### Stored data

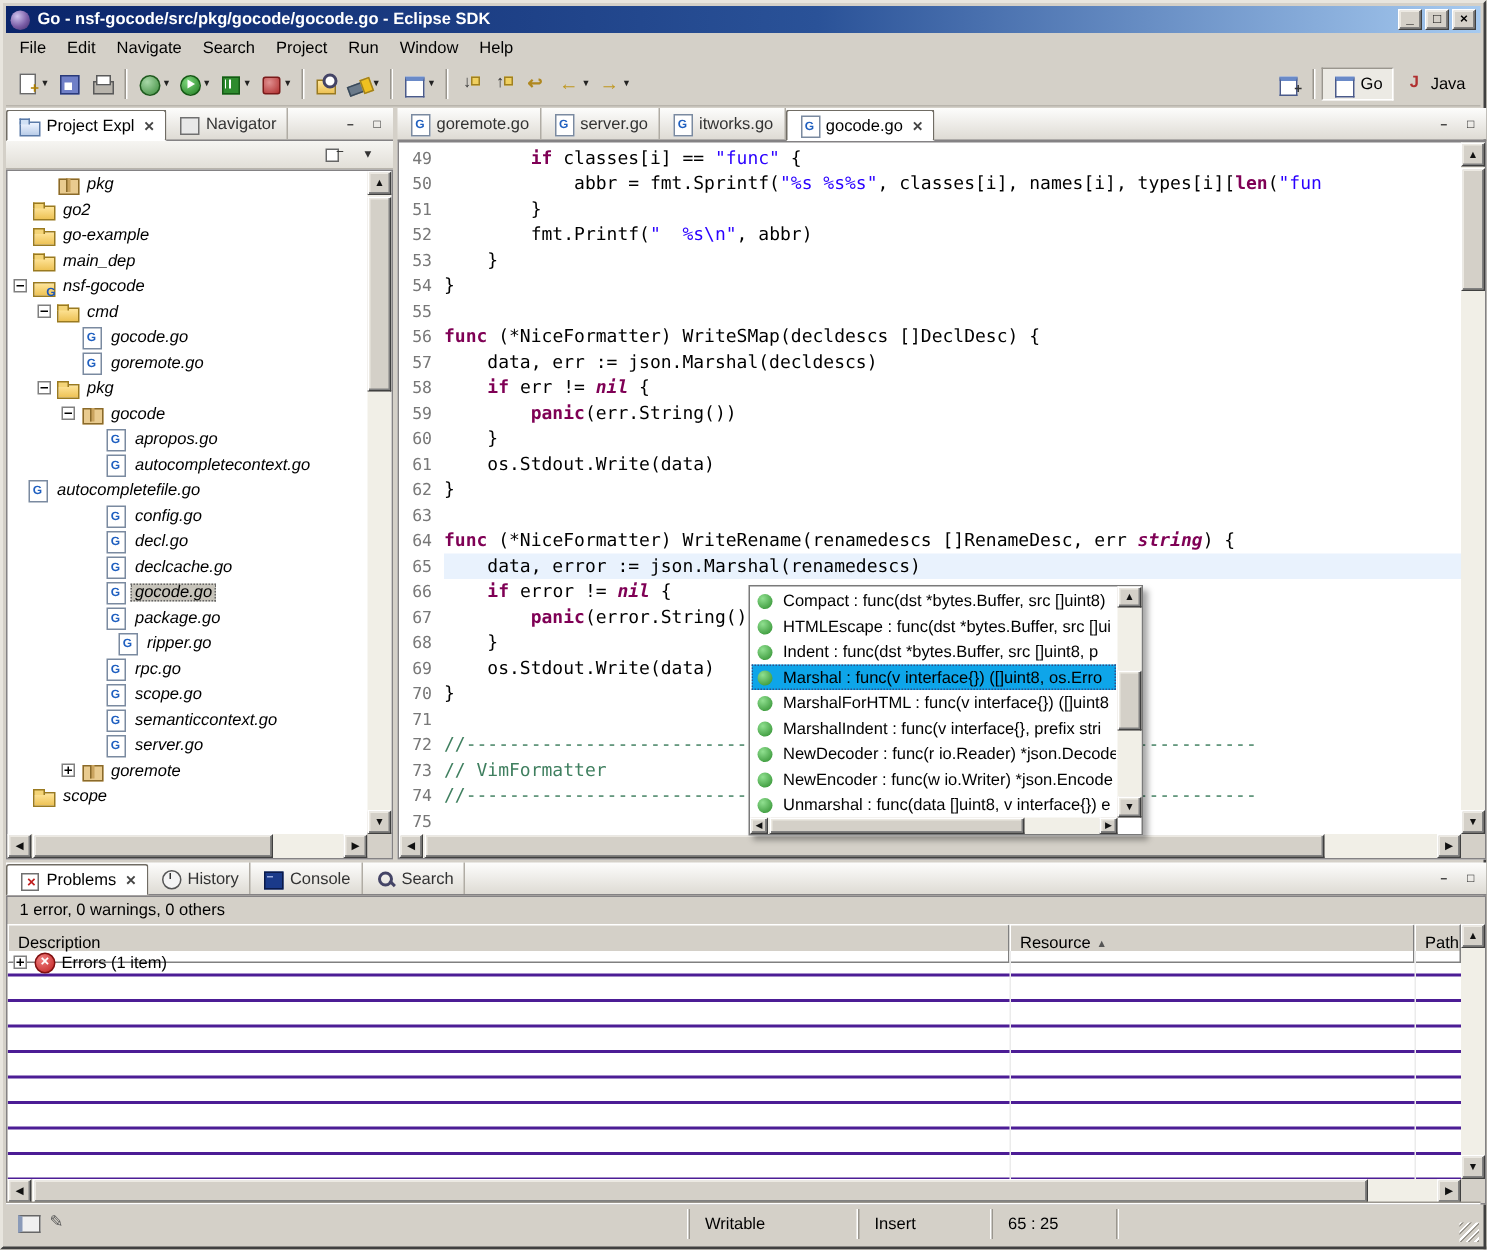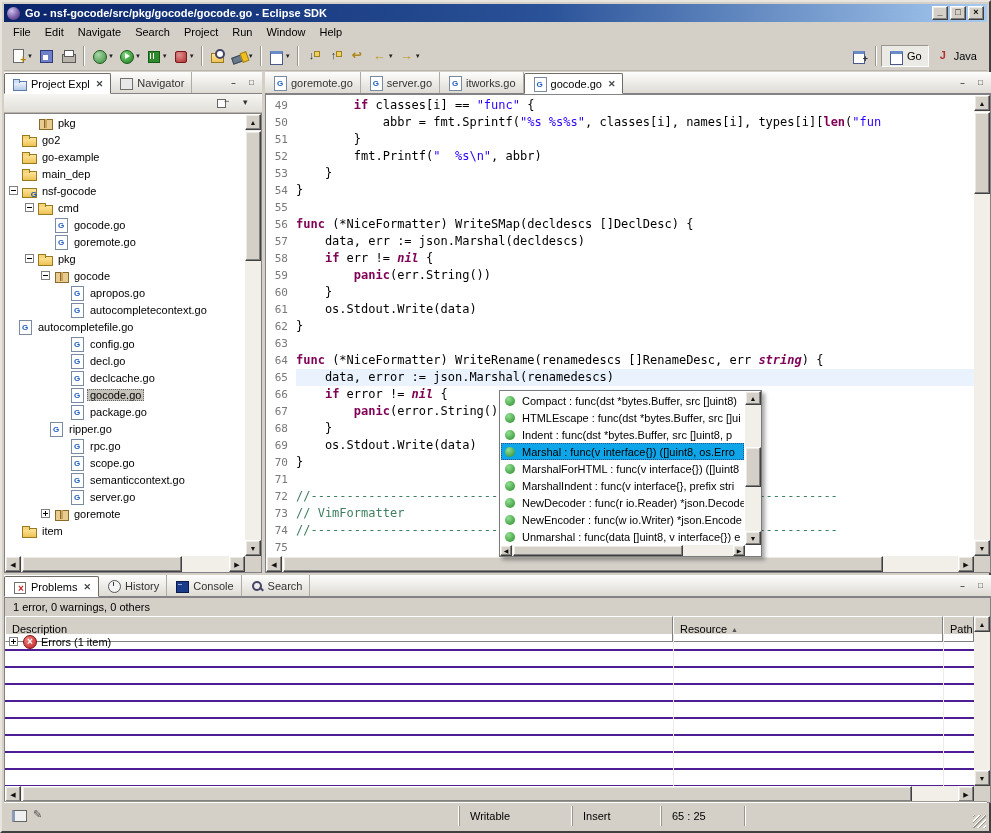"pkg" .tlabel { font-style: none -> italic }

######
### Stored data

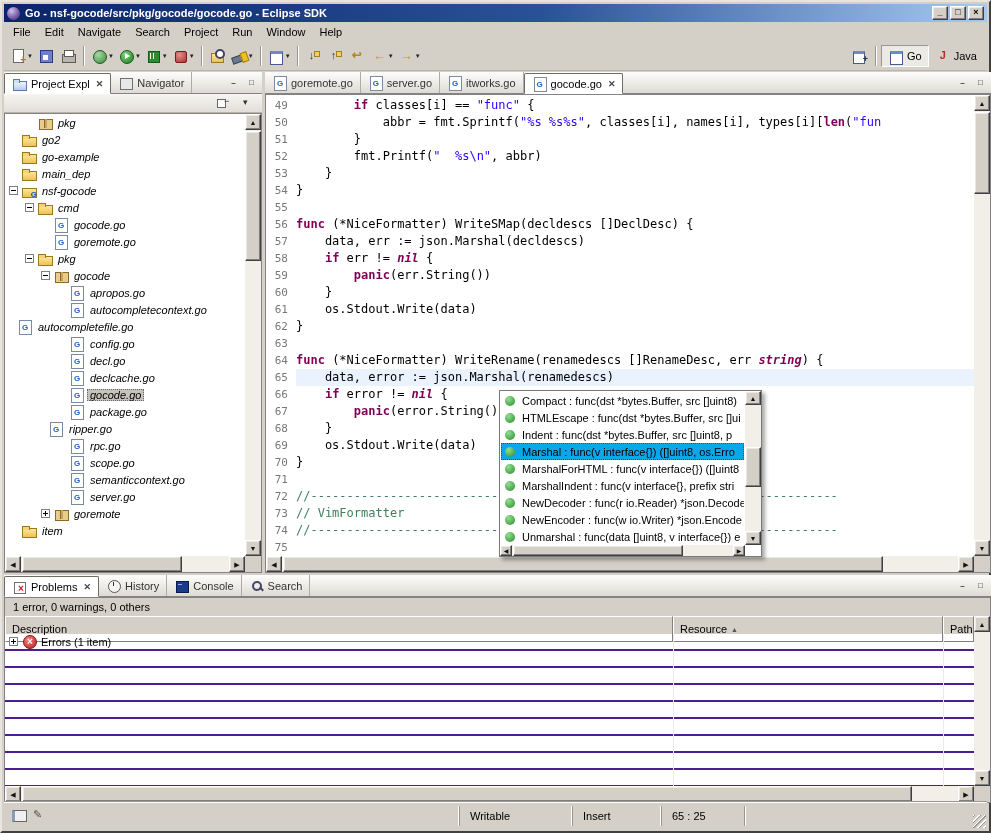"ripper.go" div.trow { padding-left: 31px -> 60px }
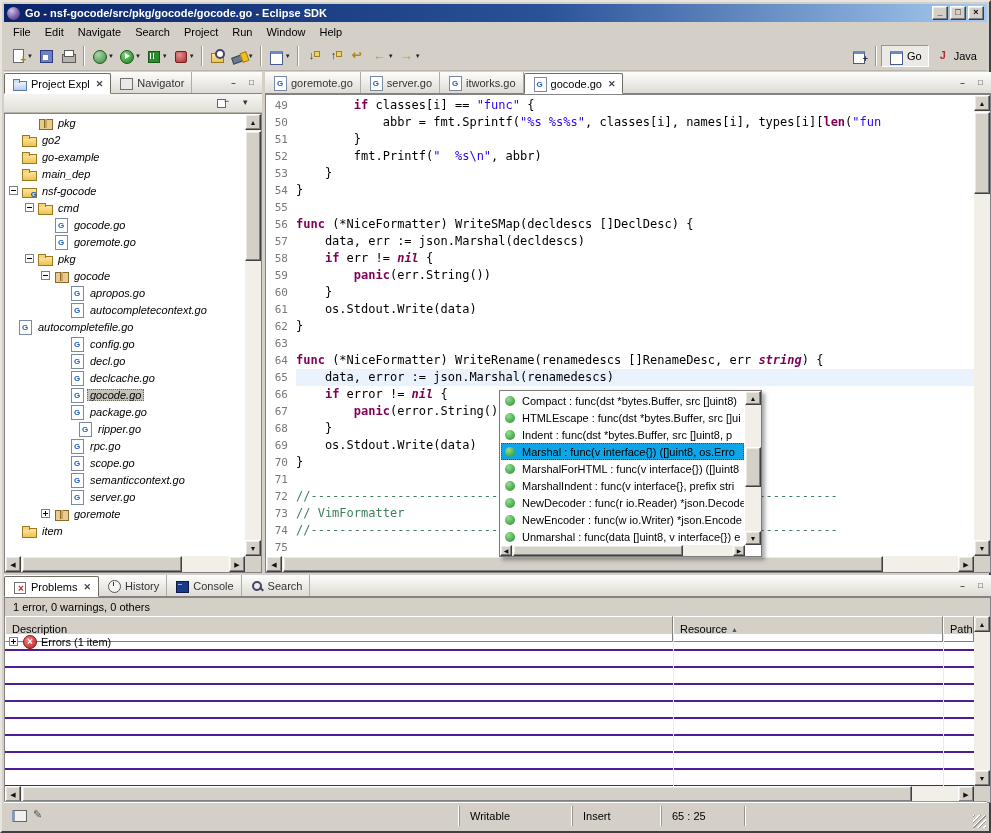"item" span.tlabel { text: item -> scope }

######
### Stored data

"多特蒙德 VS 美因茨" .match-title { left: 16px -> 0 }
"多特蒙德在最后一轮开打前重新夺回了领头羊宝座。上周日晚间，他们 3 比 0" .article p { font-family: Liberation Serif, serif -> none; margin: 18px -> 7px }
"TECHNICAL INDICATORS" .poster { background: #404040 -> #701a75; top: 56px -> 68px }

######

Exercise description: Would you restate, exactly and with no pictures, the lines of the entries above from the one containing "padding-left: 31px ->" through the one containing "text: item ->"?

Completed exercise:
"ripper.go" div.trow { padding-left: 31px -> 60px }
"item" span.tlabel { text: item -> scope }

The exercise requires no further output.